▶ About this task:
Collect from the data below each line with "yang".
- - - - -
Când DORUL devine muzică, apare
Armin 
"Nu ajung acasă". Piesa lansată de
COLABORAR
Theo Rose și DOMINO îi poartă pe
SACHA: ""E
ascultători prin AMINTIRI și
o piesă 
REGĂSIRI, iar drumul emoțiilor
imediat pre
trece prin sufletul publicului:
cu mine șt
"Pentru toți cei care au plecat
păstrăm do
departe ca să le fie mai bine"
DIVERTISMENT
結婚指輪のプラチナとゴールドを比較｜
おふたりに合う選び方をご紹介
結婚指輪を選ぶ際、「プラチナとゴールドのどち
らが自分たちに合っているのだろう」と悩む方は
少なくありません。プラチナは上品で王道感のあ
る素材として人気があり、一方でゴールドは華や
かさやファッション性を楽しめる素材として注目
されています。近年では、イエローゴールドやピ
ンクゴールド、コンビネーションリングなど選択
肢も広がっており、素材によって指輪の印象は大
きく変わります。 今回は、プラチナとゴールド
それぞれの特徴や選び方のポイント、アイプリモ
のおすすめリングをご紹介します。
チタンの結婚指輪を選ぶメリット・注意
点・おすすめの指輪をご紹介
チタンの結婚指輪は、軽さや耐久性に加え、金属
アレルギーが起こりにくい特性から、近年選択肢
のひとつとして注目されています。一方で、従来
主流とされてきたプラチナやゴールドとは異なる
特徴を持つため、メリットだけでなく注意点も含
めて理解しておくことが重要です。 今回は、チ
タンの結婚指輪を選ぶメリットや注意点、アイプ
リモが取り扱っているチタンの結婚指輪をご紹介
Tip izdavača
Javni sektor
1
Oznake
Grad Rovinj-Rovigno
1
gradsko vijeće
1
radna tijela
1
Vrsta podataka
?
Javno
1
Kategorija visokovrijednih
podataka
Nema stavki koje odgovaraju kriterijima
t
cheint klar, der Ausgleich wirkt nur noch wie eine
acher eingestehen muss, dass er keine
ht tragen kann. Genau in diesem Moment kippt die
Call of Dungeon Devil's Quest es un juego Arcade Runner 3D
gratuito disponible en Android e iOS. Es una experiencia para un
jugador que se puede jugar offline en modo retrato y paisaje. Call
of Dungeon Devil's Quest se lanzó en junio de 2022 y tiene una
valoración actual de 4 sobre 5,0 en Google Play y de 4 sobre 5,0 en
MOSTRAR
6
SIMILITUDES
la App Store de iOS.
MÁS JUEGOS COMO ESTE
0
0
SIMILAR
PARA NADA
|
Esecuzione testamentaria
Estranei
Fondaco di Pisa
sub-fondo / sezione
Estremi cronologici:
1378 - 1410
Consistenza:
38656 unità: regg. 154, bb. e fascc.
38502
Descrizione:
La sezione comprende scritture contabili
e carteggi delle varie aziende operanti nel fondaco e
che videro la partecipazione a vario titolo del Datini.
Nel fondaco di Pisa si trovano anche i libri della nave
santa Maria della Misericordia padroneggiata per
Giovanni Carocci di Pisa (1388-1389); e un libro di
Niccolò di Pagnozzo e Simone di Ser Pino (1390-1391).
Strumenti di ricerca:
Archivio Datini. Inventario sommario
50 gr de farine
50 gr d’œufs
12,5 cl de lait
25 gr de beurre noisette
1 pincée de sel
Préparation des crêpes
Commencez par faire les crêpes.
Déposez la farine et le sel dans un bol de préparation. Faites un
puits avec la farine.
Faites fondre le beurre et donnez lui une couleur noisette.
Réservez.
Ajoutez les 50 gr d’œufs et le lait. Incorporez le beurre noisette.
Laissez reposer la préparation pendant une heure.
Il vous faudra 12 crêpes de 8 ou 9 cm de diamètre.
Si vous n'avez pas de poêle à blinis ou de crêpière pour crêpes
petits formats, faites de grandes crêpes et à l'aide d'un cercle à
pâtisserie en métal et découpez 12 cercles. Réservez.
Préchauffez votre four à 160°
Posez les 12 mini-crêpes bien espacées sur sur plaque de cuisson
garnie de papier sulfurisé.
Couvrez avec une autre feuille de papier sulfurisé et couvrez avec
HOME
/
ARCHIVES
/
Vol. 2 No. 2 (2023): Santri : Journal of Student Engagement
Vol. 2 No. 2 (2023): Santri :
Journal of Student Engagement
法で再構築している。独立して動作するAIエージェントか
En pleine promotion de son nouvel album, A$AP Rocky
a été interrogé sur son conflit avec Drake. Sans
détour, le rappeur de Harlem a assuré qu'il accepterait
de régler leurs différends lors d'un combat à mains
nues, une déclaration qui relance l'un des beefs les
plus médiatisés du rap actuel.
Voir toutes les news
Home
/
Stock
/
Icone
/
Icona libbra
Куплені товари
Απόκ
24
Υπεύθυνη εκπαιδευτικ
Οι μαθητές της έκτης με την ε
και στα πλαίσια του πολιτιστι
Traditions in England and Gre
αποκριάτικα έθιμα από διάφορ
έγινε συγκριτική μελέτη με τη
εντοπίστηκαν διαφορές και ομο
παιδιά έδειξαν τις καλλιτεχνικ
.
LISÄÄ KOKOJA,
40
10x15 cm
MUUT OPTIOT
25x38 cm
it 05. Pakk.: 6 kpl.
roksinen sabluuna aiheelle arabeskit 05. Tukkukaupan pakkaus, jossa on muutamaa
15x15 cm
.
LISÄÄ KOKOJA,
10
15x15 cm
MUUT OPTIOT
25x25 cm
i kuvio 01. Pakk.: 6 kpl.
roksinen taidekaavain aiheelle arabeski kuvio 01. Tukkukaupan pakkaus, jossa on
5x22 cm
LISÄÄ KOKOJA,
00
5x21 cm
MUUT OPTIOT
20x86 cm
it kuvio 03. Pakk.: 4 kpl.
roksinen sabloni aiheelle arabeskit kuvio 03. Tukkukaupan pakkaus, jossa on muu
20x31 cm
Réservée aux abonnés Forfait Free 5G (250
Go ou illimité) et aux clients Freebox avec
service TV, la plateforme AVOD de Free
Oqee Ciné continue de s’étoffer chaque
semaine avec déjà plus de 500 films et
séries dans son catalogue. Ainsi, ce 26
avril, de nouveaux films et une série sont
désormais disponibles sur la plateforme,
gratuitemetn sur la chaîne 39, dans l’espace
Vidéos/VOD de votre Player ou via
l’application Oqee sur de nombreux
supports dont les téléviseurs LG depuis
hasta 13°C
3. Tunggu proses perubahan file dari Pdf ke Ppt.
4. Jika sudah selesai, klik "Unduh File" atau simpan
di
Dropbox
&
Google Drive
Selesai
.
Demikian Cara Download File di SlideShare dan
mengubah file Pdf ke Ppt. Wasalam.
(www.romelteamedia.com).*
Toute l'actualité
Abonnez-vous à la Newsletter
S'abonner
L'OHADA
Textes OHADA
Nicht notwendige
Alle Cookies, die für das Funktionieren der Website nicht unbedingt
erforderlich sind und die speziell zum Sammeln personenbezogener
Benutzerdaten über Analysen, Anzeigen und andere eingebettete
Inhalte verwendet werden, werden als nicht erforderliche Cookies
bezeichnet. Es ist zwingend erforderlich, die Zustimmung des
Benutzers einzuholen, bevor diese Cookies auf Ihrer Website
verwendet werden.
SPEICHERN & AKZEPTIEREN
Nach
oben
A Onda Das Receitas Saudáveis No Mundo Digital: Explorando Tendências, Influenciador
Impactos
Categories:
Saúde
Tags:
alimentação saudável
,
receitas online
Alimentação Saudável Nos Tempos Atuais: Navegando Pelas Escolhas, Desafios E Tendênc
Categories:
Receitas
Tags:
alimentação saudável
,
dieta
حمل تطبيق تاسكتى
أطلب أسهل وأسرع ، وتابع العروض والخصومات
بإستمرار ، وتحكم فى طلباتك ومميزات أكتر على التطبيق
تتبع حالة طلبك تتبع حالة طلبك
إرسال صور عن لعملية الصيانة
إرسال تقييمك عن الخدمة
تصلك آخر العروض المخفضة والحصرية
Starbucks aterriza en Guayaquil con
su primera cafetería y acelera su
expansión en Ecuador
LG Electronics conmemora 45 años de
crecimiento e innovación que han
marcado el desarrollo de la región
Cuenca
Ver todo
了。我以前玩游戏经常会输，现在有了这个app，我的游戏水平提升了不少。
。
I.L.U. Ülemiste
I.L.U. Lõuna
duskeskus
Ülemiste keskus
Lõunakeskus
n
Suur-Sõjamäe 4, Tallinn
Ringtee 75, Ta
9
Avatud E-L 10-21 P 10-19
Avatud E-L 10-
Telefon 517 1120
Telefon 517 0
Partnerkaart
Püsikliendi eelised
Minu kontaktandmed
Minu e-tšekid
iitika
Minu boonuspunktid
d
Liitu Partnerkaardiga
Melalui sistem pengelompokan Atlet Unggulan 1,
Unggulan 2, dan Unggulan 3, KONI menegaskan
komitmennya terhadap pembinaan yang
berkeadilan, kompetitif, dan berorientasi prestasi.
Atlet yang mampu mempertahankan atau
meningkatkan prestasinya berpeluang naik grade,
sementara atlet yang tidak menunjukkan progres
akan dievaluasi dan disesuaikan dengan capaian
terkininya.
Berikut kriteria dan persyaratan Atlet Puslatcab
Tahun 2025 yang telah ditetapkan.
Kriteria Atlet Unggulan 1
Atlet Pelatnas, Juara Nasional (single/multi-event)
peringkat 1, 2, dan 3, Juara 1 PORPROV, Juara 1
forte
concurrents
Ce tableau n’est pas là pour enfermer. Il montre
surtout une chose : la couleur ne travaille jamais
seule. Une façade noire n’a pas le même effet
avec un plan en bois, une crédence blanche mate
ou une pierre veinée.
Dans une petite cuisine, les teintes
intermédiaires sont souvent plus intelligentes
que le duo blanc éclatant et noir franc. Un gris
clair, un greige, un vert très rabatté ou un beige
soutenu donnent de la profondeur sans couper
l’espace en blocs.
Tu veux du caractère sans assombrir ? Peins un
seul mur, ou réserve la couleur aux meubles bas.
- - - - -
▶ Written solution:
komitmennya terhadap pembinaan yang
Atlet yang mampu mempertahankan atau
sementara atlet yang tidak menunjukkan progres
Tahun 2025 yang telah ditetapkan.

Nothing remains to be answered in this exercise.